# CCI shotshell for home defense...



## fivehourfrenzy (Aug 12, 2007)

against mice! Blasted a mouse today with a 31-grain #12 shot .22LR. It was so sweet.


----------



## Baldy (Jun 21, 2006)

Your not thinking of using that for home protection are you?:smt017


----------



## fivehourfrenzy (Aug 12, 2007)

Yes I am, against mice! Worked pretty well, I bundled up and sat in this deck closet that has mouse sh*t all over the place. I found where they were sneaking in and I put a chair in there, turned the light on, aimed at the hole, and waited. About five minutes in this little field mouse poked his head through, then proceeded to let himself in. I waited 'til he was all the way in and pulled the trigger. They're quick, by the time I had finished the trigger pull, he had already turned around, moved about four inches, and had his head out the hole but the shot riddled his entire body and he instantly went limp. It was awesome. My first hunting kill.  Now if a human decides to let himself in, eat my food, and poop on the floor, I've got some 180-grain Gold Dots with his name on them. Don't eat my food and poop on my floor. Not cool.


----------



## drummin man 627 (Dec 25, 2006)

I hope you were wearing "eyes & ears". Musta been loud in that closet.
So now you have both mouse droppings AND mouse blood to clean up.
I have a cat. He brings me a "present" from the garage every once in a while.


----------



## Mike Barham (Mar 30, 2006)

fivehourfrenzy said:


> My first hunting kill.


I'd call it simple pest eradication, not hunting. I trust that discharging a firearm in a residential area is legal in your city/county/state.

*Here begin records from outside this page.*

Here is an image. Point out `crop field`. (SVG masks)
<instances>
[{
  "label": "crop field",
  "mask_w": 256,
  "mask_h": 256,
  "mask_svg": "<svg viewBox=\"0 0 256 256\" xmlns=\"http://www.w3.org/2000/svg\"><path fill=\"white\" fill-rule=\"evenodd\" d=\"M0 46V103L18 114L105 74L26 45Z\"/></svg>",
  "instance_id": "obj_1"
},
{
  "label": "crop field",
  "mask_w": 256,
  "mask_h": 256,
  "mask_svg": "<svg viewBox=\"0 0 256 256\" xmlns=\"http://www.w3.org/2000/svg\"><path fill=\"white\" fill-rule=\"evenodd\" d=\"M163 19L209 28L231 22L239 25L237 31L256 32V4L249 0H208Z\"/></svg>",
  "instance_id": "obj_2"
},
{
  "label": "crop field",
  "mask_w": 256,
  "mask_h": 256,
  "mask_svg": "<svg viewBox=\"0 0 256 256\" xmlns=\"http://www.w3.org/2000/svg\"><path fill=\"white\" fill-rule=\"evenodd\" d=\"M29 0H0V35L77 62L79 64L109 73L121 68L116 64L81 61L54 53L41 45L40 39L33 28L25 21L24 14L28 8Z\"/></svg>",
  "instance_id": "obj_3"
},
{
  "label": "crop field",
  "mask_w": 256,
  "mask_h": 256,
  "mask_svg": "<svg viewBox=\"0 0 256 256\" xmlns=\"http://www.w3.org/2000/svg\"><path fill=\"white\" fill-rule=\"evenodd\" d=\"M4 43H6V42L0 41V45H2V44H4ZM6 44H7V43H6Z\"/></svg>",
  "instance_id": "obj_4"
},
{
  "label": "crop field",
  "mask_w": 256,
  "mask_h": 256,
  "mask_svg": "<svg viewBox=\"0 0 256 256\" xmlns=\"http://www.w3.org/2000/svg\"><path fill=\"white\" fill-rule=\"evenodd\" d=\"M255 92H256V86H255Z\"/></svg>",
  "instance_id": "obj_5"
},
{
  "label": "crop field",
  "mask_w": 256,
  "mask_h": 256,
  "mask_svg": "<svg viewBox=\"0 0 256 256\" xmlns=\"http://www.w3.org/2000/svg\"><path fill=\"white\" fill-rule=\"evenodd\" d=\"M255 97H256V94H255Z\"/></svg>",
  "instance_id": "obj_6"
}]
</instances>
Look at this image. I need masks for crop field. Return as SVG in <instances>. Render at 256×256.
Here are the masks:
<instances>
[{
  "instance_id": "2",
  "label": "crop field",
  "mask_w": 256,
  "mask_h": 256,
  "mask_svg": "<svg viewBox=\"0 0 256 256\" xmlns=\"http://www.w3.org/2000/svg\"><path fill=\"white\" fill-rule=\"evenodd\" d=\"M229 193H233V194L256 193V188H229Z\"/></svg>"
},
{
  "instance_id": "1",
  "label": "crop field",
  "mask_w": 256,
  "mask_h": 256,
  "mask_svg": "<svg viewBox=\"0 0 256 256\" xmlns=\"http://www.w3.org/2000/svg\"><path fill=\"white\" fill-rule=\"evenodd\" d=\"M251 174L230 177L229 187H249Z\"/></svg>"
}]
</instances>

Personally, I'd just get a mousetrap since I'm allergic to both cats and discharging a firearm in my house.


----------



## fivehourfrenzy (Aug 12, 2007)

Ear plugs, balaclava, and Oakley Wisdoms...had pretty good eye/ear protection. There was no mouse blood. We use mousetraps but they outsmart us and don't get stuck in them. And I don't do cats...not a big cat person. My puppy caught one in the apartment but all she wanted to do was play with it and it got away.


----------



## hideit (Oct 3, 2007)

you used a P22 for this job?
thats pretty cool


----------



## NAS T MAG (Dec 9, 2007)

All together now....O-R-K-I-N!


----------



## fivehourfrenzy (Aug 12, 2007)

hideit said:


> you used a P22 for this job?
> thats pretty cool


Yessir. I honestly would call it hunting. I've never sat so still in all my life. It didn't take long for the first one, but after waiting another 30 minutes in total silence I called it quits for the night and went in. I was cold, it was about 15 degrees out.


----------



## milquetoast (Nov 25, 2006)

Kewl! You be Rambo, dude!


----------



## fivehourfrenzy (Aug 12, 2007)

It was actually pretty sad, I had full camo on (Burton Ronin gear), black balaclava, camo Oakley goggles...looked like a SEAL to go mouse hunting. It was fun though, prolly gonna do it again tonight.


----------



## JeffWard (Aug 24, 2007)

I'm not sure if that is more sad, or scary...


----------



## milquetoast (Nov 25, 2006)

"You have to fall back on superior intelligence and superior firepower. And that's all she wrote."
Carl Spackler


----------



## Guest (Jan 4, 2008)

Are you going to get a full body mount?


----------



## fivehourfrenzy (Aug 12, 2007)

TerryP said:


> Are you going to get a full body mount?


Not until I get a trophy size...this one was small. If I get one over four inches, sure thing.


----------



## 229DAK (May 7, 2006)

fivehourfrenzy said:


> It was so sweet.


I will kill for food. I will kill to eradicate germ-infested vermin from my home. I will kill to protect my family if necessary. However, I certainly won't kill to get my rocks off.


----------